ML-KEM ciphertext (the server’s “public key” in the encapsulation step) can
only be created after seeing the client’s ML-KEM public key, which arrives
inside complete(). Application-layer hybrid is the correct design for
post-quantum augmentation of classical TLS.

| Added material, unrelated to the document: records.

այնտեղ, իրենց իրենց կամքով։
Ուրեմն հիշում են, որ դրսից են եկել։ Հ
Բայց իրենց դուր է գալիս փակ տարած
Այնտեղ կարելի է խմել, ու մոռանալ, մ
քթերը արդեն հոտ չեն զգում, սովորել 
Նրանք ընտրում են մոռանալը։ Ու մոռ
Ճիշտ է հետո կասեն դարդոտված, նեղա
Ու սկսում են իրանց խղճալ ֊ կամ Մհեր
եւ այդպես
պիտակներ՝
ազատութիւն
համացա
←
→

Requires OpenSSL 3.3 or later with ML-KEM support.
Security properties
| Property | Status |
|---|---|
| TLS 1.3 forward secrecy | Provided by X25519 / P-256 / P-384 ECDHE |
| Key material zeroization | SecretBuf (OPENSSL_cleanse) on all private keys, AEAD keys, HMAC keys |
| RSA minimum key size | 2048 bits enforced in verify_signature |
| EC point validation | Uncompressed format + exact length checked before ECDH |
| FIPS readiness | Inherits OpenSSL FIPS provider when the system library is FIPS-validated; no FIPS flag is set in code |
The fips() method on all cipher suites and KX groups returns false — FIPS
compliance is a property of the OpenSSL installation, not this crate.